Talking with NG like I have been also shifts my perspective a bit on what B has been doing with CGF. Last night when I came home around midnight, they were on a video chat. I assume they had been on for a while and based on what B was wearing I assume they were doing a little video hanky panky. But yet, it didn't bother me. Because I am over here talking to NG for hours on the phone. Plus I got some R rated pics from them yesterday. The difference is the out loud talking. Mine is all silent and between us. B is bringing theirs into our home in a more direct way. That's the part that stings. But it is what it is. Soon enough I won't have to come down here or see them at all. I honestly can't wait until next year and they are out of here fully. Sad, but true.

Someone explain to me how this is my life right now? Seriously.

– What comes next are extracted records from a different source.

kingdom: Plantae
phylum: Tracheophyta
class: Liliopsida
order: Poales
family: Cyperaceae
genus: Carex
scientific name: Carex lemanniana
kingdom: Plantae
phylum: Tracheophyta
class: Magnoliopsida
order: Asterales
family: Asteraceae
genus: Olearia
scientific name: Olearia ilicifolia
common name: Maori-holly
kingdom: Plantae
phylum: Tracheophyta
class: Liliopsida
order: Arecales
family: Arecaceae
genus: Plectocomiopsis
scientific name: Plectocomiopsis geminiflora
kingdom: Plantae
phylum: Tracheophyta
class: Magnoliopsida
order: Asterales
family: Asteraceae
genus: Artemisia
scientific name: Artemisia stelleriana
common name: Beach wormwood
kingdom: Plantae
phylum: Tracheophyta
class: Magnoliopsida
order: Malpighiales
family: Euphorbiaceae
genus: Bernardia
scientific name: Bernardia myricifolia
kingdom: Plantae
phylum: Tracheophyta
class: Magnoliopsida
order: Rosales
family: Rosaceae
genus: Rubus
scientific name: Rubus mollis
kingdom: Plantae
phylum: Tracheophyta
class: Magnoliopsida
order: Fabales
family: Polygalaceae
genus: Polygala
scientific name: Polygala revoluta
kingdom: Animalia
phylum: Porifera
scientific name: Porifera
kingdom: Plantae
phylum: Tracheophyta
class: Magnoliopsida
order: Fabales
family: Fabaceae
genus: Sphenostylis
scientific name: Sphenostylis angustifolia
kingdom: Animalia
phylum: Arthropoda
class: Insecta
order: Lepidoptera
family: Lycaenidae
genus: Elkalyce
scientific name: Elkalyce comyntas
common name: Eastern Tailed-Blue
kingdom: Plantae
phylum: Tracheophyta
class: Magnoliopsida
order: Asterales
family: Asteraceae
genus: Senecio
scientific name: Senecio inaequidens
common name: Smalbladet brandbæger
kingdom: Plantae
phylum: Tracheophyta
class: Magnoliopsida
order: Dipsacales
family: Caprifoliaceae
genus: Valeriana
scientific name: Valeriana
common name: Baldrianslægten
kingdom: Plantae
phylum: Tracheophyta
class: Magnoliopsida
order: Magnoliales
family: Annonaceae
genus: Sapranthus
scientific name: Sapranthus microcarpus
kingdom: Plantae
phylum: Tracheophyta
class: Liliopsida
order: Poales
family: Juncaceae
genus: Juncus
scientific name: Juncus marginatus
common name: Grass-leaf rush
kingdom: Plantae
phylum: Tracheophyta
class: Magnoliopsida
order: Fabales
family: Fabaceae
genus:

Started my next sessions with Human Society. Smaller group this time but still a good group. Four days with them total. I like teaching them. They are eager to learn and very engaged. My kind of people. We got through day one with no issues. After class I went to dinner by myself. I am getting so much more comfortable with just being me in public. Tired of hiding, tired of worrying. Just living my life as me. It's all I can do. Went to group after dinner, went to the restaurant after group. Had fun talking with friends and got home around 11:45ish. Was in bed around 12:30. 

Okay. Steel up here. Get through the day, break up, go to bed early. Those are the plans.